New U.S. primate calls faithful to ‘sainthood’

Published December 1, 2006

Bishop Katharine Jefferts Schori greets well-wishers after her investiture Nov. 4 as presiding bishop of the Episcopal Church. She is the first woman to head a province of the worldwide Anglican Communion.

Thousands braved the cold weather Nov. 4 in Washington, D.C., to witness the installation service of Katharine Jefferts Schori as the first female presiding bishop of the Episcopal Church in the United States and the first woman to head a province in the Anglican Communion.

Bishop Schori, 52, officially took her seat in Washington’s National Cathedral a day after her investiture, in a festive All Saints Sunday Eucharist during which she called Episcopalians to sainthood.

“Saints are those who are vulnerable to the gut-wrenching pain of this world,” she said in her sermon. “Some of us have to be seized by the throat or thrown into the tomb before we can find that depth of compassion. And perhaps, unless we are, we won’t leave our comfortable narrow lives – or our remarkably nasty ones – to wake up and begin to answer that pain.”

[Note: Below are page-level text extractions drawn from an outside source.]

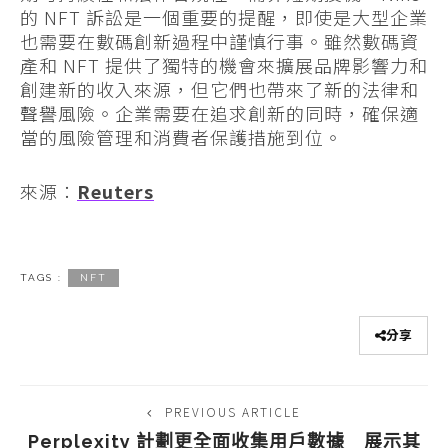
的 NFT 訴訟是一個重要的提醒，即使是大型企業
也需要在數碼創新過程中謹慎行事。雖然數碼資
產和 NFT 提供了獨特的機會來擴展品牌影響力和
創建新的收入來源，但它們也帶來了新的法律和
聲譽風險。企業需要在追求創新的同時，確保適
當的風險管理和消費者保護措施到位。
來源：
Reuters
TAGS :
NFT
分享
PREVIOUS ARTICLE
Perplexity 計劃更全面收集用戶數據 展示其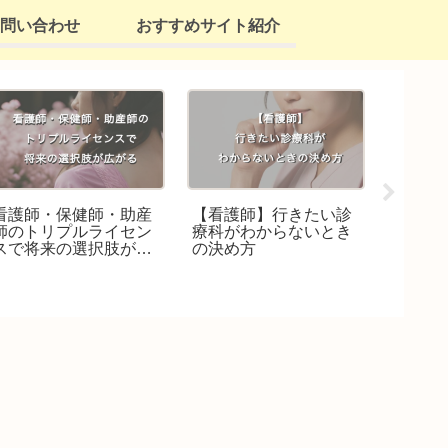
問い合わせ
おすすめサイト紹介
看護師・保健師・助産
【看護師】行きたい診
【産科
師のトリプルライセン
療科がわからないとき
師・看
スで将来の選択肢が広
の決め方
ケアを
がる
対処法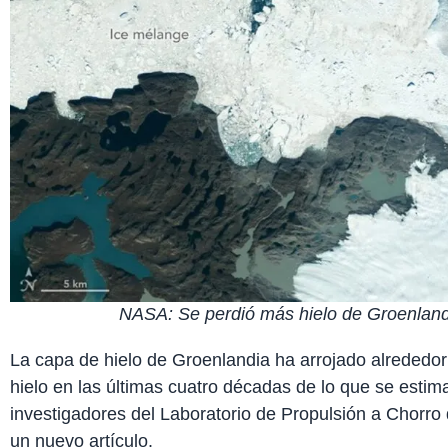
NASA: Se perdió más hielo de Groenland
La capa de hielo de Groenlandia ha arrojado alrededo
hielo en las últimas cuatro décadas de lo que se esti
investigadores del Laboratorio de Propulsión a Chorro 
un nuevo artículo.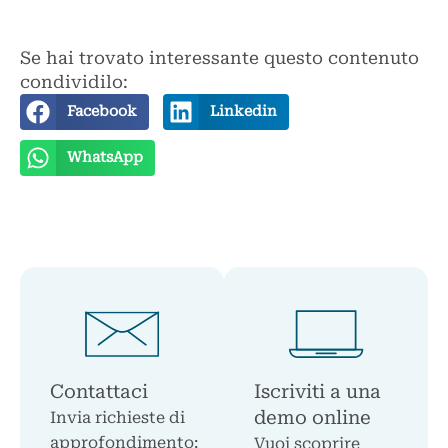
Se hai trovato interessante questo contenuto
condividilo:
Facebook
Linkedin
WhatsApp
Contattaci
Iscriviti a una
demo online
Invia richieste di
approfondimento:
Vuoi scoprire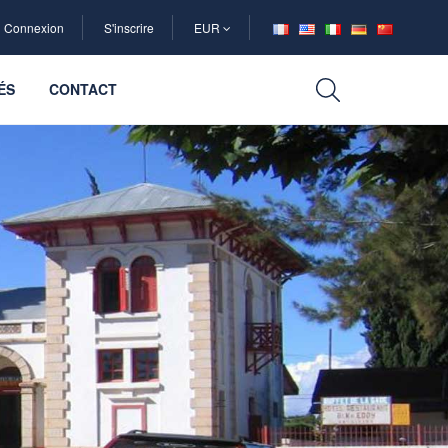
Connexion
S'inscrire
EUR
ÉS
CONTACT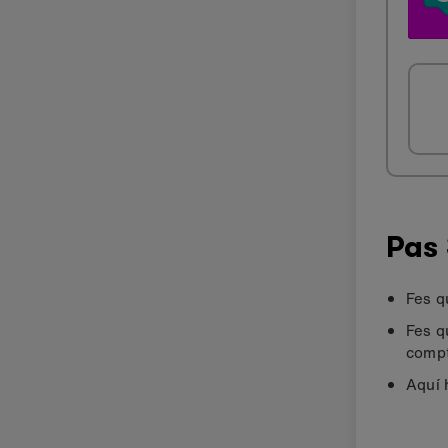
Pas 
Fes q
Fes q
compt
Aquí 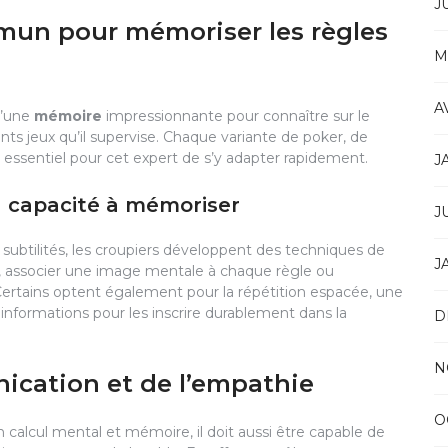
J
un pour mémoriser les règles
M
A
d’une
mémoire
impressionnante pour connaître sur le
nts jeux qu’il supervise. Chaque variante de poker, de
est essentiel pour cet expert de s’y adapter rapidement.
J
 capacité à mémoriser
J
 subtilités, les croupiers développent des techniques de
J
e, associer une image mentale à chaque règle ou
 Certains optent également pour la répétition espacée, une
informations pour les inscrire durablement dans la
D
N
ication et de l’empathie
O
calcul mental et mémoire, il doit aussi être capable de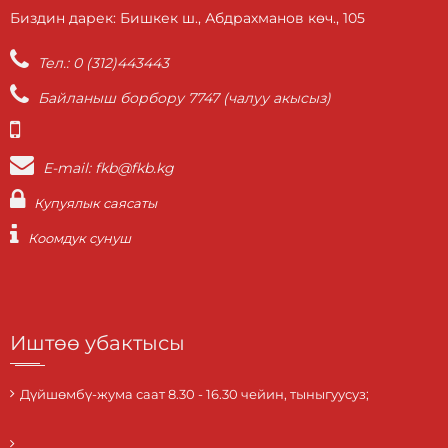
Биздин дарек: Бишкек ш., Абдрахманов көч., 105
Тел.: 0 (312)443443
Байланыш борбору 7747 (чалуу акысыз)
E-mail: fkb@fkb.kg
Купуялык саясаты
Коомдук сунуш
Иштөө убактысы
Дүйшөмбү-жума саат 8.30 - 16.30 чейин, тыныгуусуз;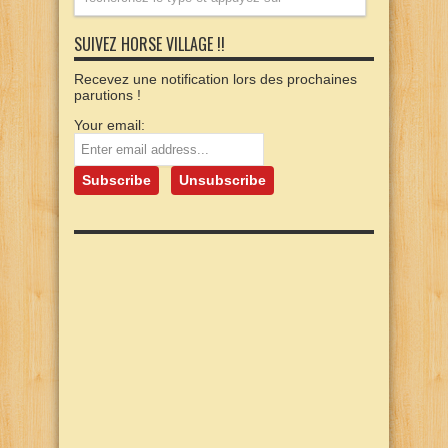
SUIVEZ HORSE VILLAGE !!
Recevez une notification lors des prochaines
parutions !
Your email: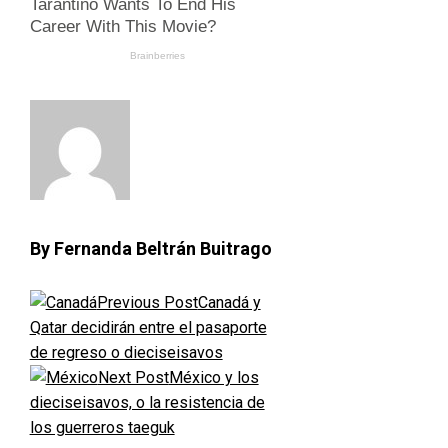
By Fernanda Beltrán Buitrago
Previous Post
Canadá y
Qatar decidirán entre el pasaporte
de regreso o dieciseisavos
Next Post
México y los
dieciseisavos, o la resistencia de
los guerreros taeguk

She also urged the 2.4-million member church to recommit itself to the concept of “shalom” (Hebrew for peace). She said, “Shalom means all human beings live together as siblings, at peace with one another and with God, and in right relationship with all of the rest of creation.”  

Bishop Schori also made reference to recent disputes within the American church over issues such as the ordination of homosexual clergy and her own election. (Eight out of 110 American bishops have said they will not support her and are seeking alternative episcopal oversight from a male archbishop.)

[pullquote]”If some in this church feel wounded by recent decisions, then our salvation, our health as a body, is at some hazard, and it becomes the duty of all of us to seek healing and wholeness,” she said.  

Some of Bishop Schori’s fellow primates (bishops heading Anglican provinces) within the Anglican Communion have also stated that they will not recognize her when she attends a meeting of primates scheduled in February. In response, Bishop Schori sent a letter seeking a dialogue with these primates, stating, “I deeply value the possibilities we have in the Anglican Communion for addressing the mission God has given us to reconcile the world he has created.” The letters were addressed to Archbishops Peter Akinola (Nigeria), Drexel Gomez (West Indies), Benjamin Nzimbi (Kenya) and Justice Akrofi (West Africa).

The Archbishop of Canterbury Rowan Williams sent John Saxbee, bishop of Lincoln, to represent him in the installation. Earlier in November, Bishop Schori and Bishop Frank Griswold, her predecessor, held a 90-minute private meeting with Archbishop Williams at Lambeth Palace.

The Anglican Church of Canada was represented at the service by the primate, Archbishop Andrew Hutchison, and three bishops – Michael Ingham (bishop of New Westminster), Colin Johnson (diocesan bishop of Toronto) and Philip Poole (suffragan bishop of Toronto).